##### GIVEN INFORMATION #####

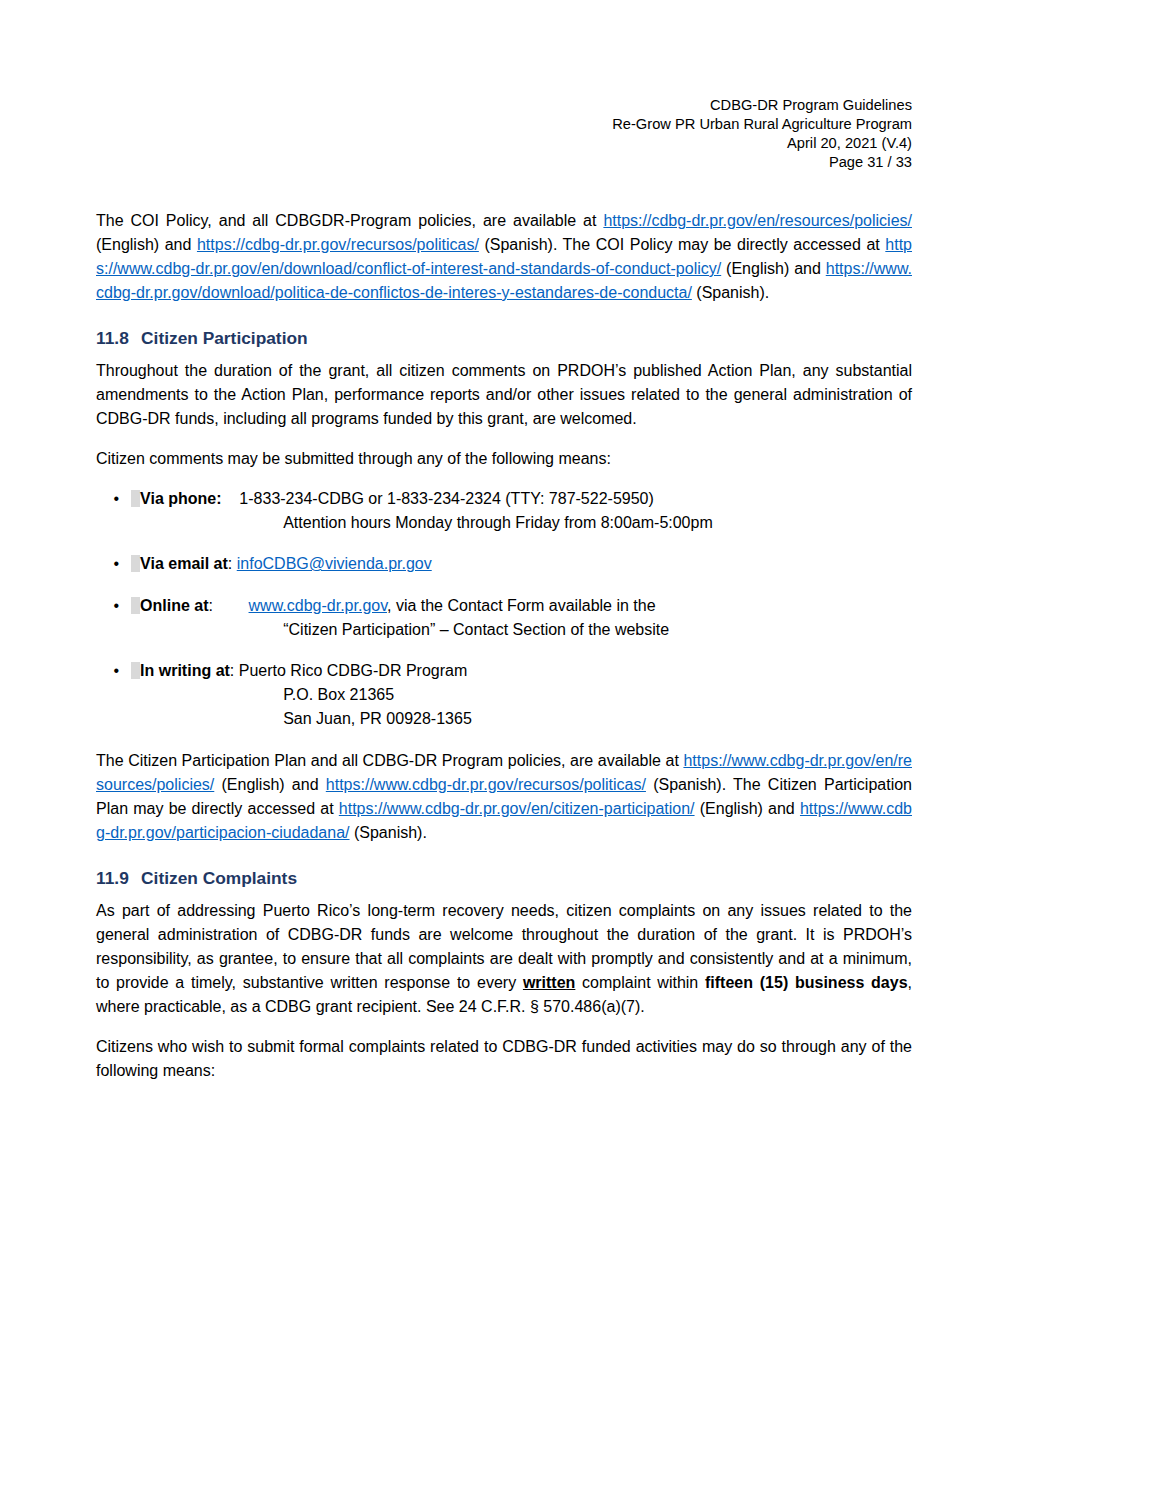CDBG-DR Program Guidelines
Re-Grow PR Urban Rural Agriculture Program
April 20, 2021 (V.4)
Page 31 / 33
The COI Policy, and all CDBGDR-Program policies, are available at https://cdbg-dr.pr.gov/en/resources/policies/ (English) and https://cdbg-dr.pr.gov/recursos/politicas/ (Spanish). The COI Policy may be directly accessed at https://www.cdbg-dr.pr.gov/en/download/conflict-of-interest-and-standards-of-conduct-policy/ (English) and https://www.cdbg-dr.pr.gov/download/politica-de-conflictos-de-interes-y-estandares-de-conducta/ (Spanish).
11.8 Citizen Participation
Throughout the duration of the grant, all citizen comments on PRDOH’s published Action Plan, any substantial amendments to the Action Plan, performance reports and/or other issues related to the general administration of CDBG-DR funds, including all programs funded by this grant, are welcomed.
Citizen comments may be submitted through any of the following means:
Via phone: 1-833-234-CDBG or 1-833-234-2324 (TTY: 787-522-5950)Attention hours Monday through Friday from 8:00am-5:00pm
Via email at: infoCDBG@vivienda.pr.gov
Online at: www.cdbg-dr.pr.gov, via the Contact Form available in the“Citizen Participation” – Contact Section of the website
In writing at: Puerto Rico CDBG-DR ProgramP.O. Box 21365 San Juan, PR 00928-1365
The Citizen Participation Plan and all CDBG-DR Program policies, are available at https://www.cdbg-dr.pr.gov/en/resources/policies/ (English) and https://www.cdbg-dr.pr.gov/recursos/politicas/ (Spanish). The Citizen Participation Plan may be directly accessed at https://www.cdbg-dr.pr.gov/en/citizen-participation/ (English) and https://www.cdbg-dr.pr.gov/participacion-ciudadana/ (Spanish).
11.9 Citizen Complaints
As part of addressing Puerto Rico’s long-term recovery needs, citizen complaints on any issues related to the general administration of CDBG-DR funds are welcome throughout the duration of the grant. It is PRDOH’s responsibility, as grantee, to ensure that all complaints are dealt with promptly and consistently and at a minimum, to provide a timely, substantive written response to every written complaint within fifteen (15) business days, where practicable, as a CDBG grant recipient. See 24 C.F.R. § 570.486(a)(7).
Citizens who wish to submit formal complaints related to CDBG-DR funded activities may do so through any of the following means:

#####

◆ **WHAT TO DO**
Scan the listing above. Collect all lines with the word "following".

◆ **WRITTEN RESPONSE**
Citizen comments may be submitted through any of the following means:
Citizens who wish to submit formal complaints related to CDBG-DR funded activities may do so through any of the following means:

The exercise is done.